Gesundheitsminister Rösler an der Uni Witten
24.03.2011 | 11:13 Uhr 2011-03-24T11:13:00+0100
Witten.Bundesgesundheitsminister Dr. Philipp Rösler besucht die Universität Witten/Herdecke am 31. März um 12 Uhr. Nach seinem Kurzvortrag „Neue Ärzte braucht das Land“ steht der Minister für eine Diskussion mit Studierenden und Dozenten zur Verfügung.
Rösler hat in der Vergangenheit vor einem drohenden Ärztemangel in Deutschland gewarnt und auf Verbesserungen beim Medizinstudium hingewiesen.
Sein Vorschlag, den Numerus Clausus im Zulassungsverfahren abzuschaffen und stattdessen auf persönliche Auswahlgespräche zu setzen, wird bereits seit vielen Jahren erfolgreich an der Universität Witten/Herdecke praktiziert: „Ein hervorragendes Abitur allein ist für uns kein Garant für eine zukünftig erfolgreiche, patientenorientierte Tätigkeit als Arzt. Wir erwarten in unseren Auswahlgesprächen eine intensive Auseinandersetzung mit dem Arztberuf und die erkennbare Bereitschaft, sich mit den Patienten und ihren Sorgen dauerhaft und ‚lebenslang’ auseinandersetzen zu können und zu wollen“, so Prof. Dr. med. Martin Butzlaff, der wissenschaftliche Geschäftsführer der UW/H.
„Es freut uns natürlich, dass der Gesundheitsminister mit der individuellen Studentenauswahl ein Verfahren bundesweit als Vorbild nimmt, das an unserer Universität seit ihrer Gründung praktiziert wird.“
Minister Rösler wird an diesem Tag vor dem Besuch an der Universität Witten/Herdecke auch das Gemeinschaftskrankenhaus Herdecke kennen lernen. Am GKH werden die Anthroposophische Medizin, die Forschung und die Ausbildungsstation Themen sein.

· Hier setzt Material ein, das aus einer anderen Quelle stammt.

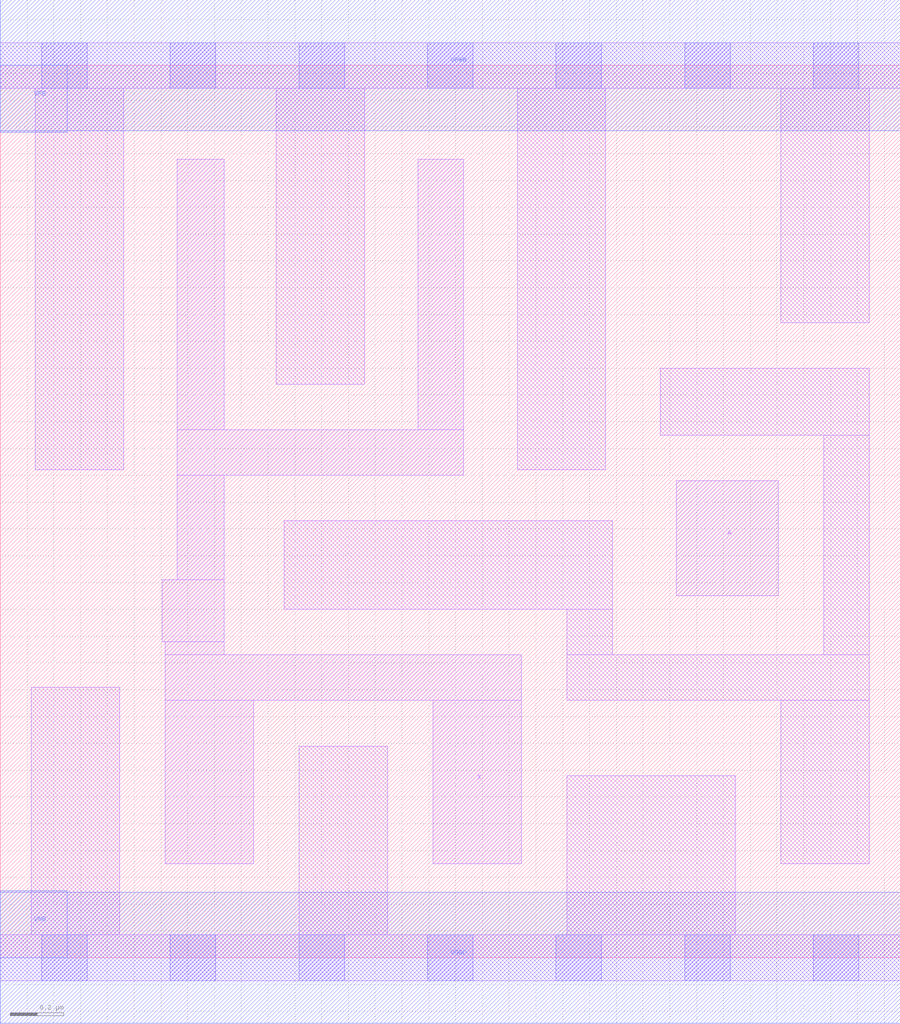
<source format=lef>
# Copyright 2020 The SkyWater PDK Authors
#
# Licensed under the Apache License, Version 2.0 (the "License");
# you may not use this file except in compliance with the License.
# You may obtain a copy of the License at
#
#     https://www.apache.org/licenses/LICENSE-2.0
#
# Unless required by applicable law or agreed to in writing, software
# distributed under the License is distributed on an "AS IS" BASIS,
# WITHOUT WARRANTIES OR CONDITIONS OF ANY KIND, either express or implied.
# See the License for the specific language governing permissions and
# limitations under the License.
#
# SPDX-License-Identifier: Apache-2.0

VERSION 5.5 ;
NAMESCASESENSITIVE ON ;
BUSBITCHARS "[]" ;
DIVIDERCHAR "/" ;
MACRO sky130_fd_sc_ms__buf_4
  CLASS CORE ;
  SOURCE USER ;
  ORIGIN  0.000000  0.000000 ;
  SIZE  3.360000 BY  3.330000 ;
  SYMMETRY X Y ;
  SITE unit ;
  PIN A
    ANTENNAGATEAREA  0.363000 ;
    DIRECTION INPUT ;
    USE SIGNAL ;
    PORT
      LAYER li1 ;
        RECT 2.525000 1.350000 2.905000 1.780000 ;
    END
  END A
  PIN X
    ANTENNADIFFAREA  1.086400 ;
    DIRECTION OUTPUT ;
    USE SIGNAL ;
    PORT
      LAYER li1 ;
        RECT 0.605000 1.180000 0.835000 1.410000 ;
        RECT 0.615000 0.350000 0.945000 0.960000 ;
        RECT 0.615000 0.960000 1.945000 1.130000 ;
        RECT 0.615000 1.130000 0.835000 1.180000 ;
        RECT 0.660000 1.410000 0.835000 1.800000 ;
        RECT 0.660000 1.800000 1.730000 1.970000 ;
        RECT 0.660000 1.970000 0.835000 2.980000 ;
        RECT 1.560000 1.970000 1.730000 2.980000 ;
        RECT 1.615000 0.350000 1.945000 0.960000 ;
    END
  END X
  PIN VGND
    DIRECTION INOUT ;
    USE GROUND ;
    PORT
      LAYER met1 ;
        RECT 0.000000 -0.245000 3.360000 0.245000 ;
    END
  END VGND
  PIN VNB
    DIRECTION INOUT ;
    USE GROUND ;
    PORT
      LAYER met1 ;
        RECT 0.000000 0.000000 0.250000 0.250000 ;
    END
  END VNB
  PIN VPB
    DIRECTION INOUT ;
    USE POWER ;
    PORT
      LAYER met1 ;
        RECT 0.000000 3.080000 0.250000 3.330000 ;
    END
  END VPB
  PIN VPWR
    DIRECTION INOUT ;
    USE POWER ;
    PORT
      LAYER met1 ;
        RECT 0.000000 3.085000 3.360000 3.575000 ;
    END
  END VPWR
  OBS
    LAYER li1 ;
      RECT 0.000000 -0.085000 3.360000 0.085000 ;
      RECT 0.000000  3.245000 3.360000 3.415000 ;
      RECT 0.115000  0.085000 0.445000 1.010000 ;
      RECT 0.130000  1.820000 0.460000 3.245000 ;
      RECT 1.030000  2.140000 1.360000 3.245000 ;
      RECT 1.060000  1.300000 2.285000 1.630000 ;
      RECT 1.115000  0.085000 1.445000 0.790000 ;
      RECT 1.930000  1.820000 2.260000 3.245000 ;
      RECT 2.115000  0.085000 2.745000 0.680000 ;
      RECT 2.115000  0.960000 3.245000 1.130000 ;
      RECT 2.115000  1.130000 2.285000 1.300000 ;
      RECT 2.465000  1.950000 3.245000 2.200000 ;
      RECT 2.915000  0.350000 3.245000 0.960000 ;
      RECT 2.915000  2.370000 3.245000 3.245000 ;
      RECT 3.075000  1.130000 3.245000 1.950000 ;
    LAYER mcon ;
      RECT 0.155000 -0.085000 0.325000 0.085000 ;
      RECT 0.155000  3.245000 0.325000 3.415000 ;
      RECT 0.635000 -0.085000 0.805000 0.085000 ;
      RECT 0.635000  3.245000 0.805000 3.415000 ;
      RECT 1.115000 -0.085000 1.285000 0.085000 ;
      RECT 1.115000  3.245000 1.285000 3.415000 ;
      RECT 1.595000 -0.085000 1.765000 0.085000 ;
      RECT 1.595000  3.245000 1.765000 3.415000 ;
      RECT 2.075000 -0.085000 2.245000 0.085000 ;
      RECT 2.075000  3.245000 2.245000 3.415000 ;
      RECT 2.555000 -0.085000 2.725000 0.085000 ;
      RECT 2.555000  3.245000 2.725000 3.415000 ;
      RECT 3.035000 -0.085000 3.205000 0.085000 ;
      RECT 3.035000  3.245000 3.205000 3.415000 ;
  END
END sky130_fd_sc_ms__buf_4
END LIBRARY

</source>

Die Ausbildungsstation ist eine der Besonderheiten in der Ausbildung: Hier lernen Ärzte im praktischen Jahr unter Anleitung eine Station zu führen. „Es ist uns ein großes Anliegen, Herrn Minister Rösler diese Ausbildungsstation zu zeigen und zu demonstrieren, wie wichtig die Praxisausbildung und die frühzeitige Übernahme von Verantwortung für künftige Ärzte ist“, so Dr. Stefan Schmidt-Troschke, Ärztlicher Direktor des Gemeinschaftskrankenhauses Herdecke.
„Wir freuen uns sehr auf einen fruchtbaren Dialog mit dem Minister“, erklärt Martin Butzlaff von der UW/H. Erst vor wenigen Monaten hatte das Land NRW den Modellstudiengang Medizin in Witten, der sich neben dem individuellen Auswahlverfahren auch durch frühen und intensiven Patientenkontakt sowie besonders praxisnahe Prüfungen auszeichnet, bis 2018 verlängert.